Olhar os ecos sobre Espectro restauración, dirigido por Felippe Mussel

por Barbara Bello

Quando falamos em metade de um bioma afetado por chamas, falamos em morte. Especificamente, a que pretende a desaparição. Lembro de Vital Farias cantando sobre a floresta: o que se corta em segundos gasta tempo pra vingar. Realizado em meio a um incêndio no Pantanal, Espectro Restauración (2022), de Felippe Mussel, intercepta a rapidez do fogo examinando-o a partir do som. Enquanto os passos do progresso avançam emudecendo, olhar para os ecos da floresta é colocar-se em posição de sentir e lembrar o que se perde.

Um espectrograma atravessa a tela ao meio deixando rastros de uma violência extrema. Sua audiovisualidade convoca no corpo imagens tão incapturáveis quanto inescapáveis. Um incêndio como esse é obliteração e, assim, procurar modos de registrá-lo é dificultar sua efetivação. Não há imagem que alcance, mas precisamos delas para pensar.
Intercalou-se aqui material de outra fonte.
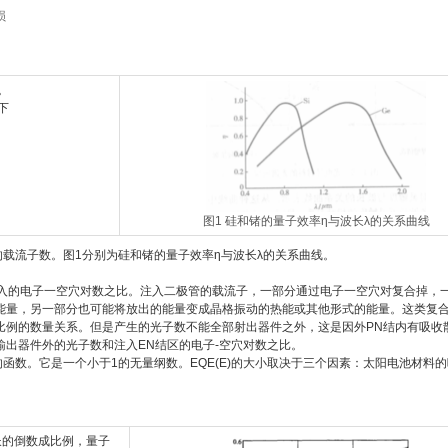
损
。
下
图1 硅和锗的量子效率η与波长λ的关系曲线
载流子数。图1分别为硅和锗的量子效率η与波长λ的关系曲线。
注入的电子一空穴对数之比。注入二极管的载流子，一部分通过电子一空穴对复合掉，
能量，另一部分也可能将放出的能量变成晶格振动的热能或其他形式的能量。这类复
比例的数量关系。但是产生的光子数不能全部射出器件之外，这是因外PN结内有吸收
输出器件外的光子数和注入EN结区的电子-空穴对数之比。
函数。它是一个小于1的无量纲数。EQE(E)的大小取决于三个因素：太阳电池材料
长的倒数成比例，量子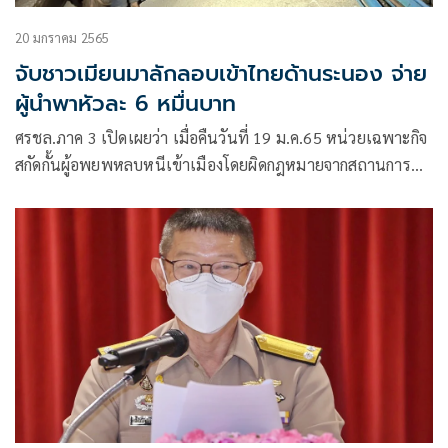
20 มกราคม 2565
จับชาวเมียนมาลักลอบเข้าไทยด้านระนอง จ่าย
ผู้นำพาหัวละ 6 หมื่นบาท
ศรชล.ภาค 3 เปิดเผยว่า เมื่อคืนวันที่ 19 ม.ค.65 หน่วยเฉพาะกิจ
สกัดกั้นผู้อพยพหลบหนีเข้าเมืองโดยผิดกฎหมายจากสถานการณ์
การแพร่ระบาดของ COVID – 19 ศรชล.ภาค 3
(นก.สอค.ศรชล.ภาค 3)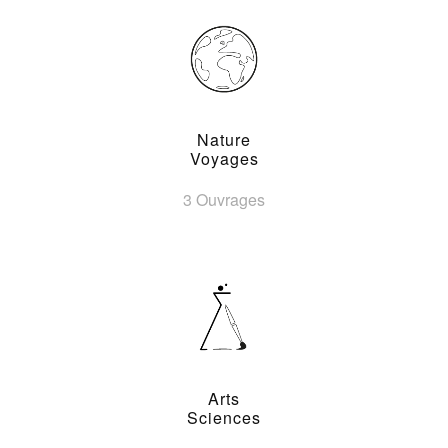
Nature
Voyages
3 Ouvrages
Arts
Sciences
No espectrograma, o azul sonoro de muitas vozes vai se tornando inteiramente amarelo conforme o incêndio se aproxima. O fogo se sobrepõe. Parece um trecho de película queimada, uma imagem cujo dado central é a ausência. Palavras-azuis são cravadas sobre o amarelo: la naturaleza tiene derecho a la restauratión. A partir daqui, opera uma inversão: o fogo cessa, voltamos à floresta vivente. Ouvi-la depois do fogo é aliviante e assustador. Tive medo diante do encontro entre a palavra restauración e a sensação de irreparabilidade. O que existe depois que o fogo passa?
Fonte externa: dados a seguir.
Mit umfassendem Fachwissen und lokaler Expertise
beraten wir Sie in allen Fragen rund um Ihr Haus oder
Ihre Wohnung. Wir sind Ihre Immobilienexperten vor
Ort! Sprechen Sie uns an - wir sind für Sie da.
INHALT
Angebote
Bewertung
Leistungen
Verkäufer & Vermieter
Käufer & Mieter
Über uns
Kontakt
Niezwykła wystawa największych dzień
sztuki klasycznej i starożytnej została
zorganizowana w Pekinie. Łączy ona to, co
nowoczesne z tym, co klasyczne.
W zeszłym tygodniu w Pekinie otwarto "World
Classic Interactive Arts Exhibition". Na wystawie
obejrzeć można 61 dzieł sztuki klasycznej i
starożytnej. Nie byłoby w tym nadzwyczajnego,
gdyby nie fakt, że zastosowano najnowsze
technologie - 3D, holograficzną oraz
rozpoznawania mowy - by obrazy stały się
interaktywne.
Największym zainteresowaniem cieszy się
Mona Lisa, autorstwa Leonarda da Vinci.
A impossibilidade do silêncio absoluto faz do som, no limite, um dado incontornável. Enquanto a voz da floresta e as marcas da violência ressoam é preciso perguntar o que seria uma escuta sensível. Através de um movimento vai e volta, Espectro Restauración convoca isso. Em seu gesto de montagem, o registro se desdobra numa imagem que ecoa. Para imaginar novos possíveis, é preciso tomar dimensão das perdas e se entender ao lado dessas outras vidas.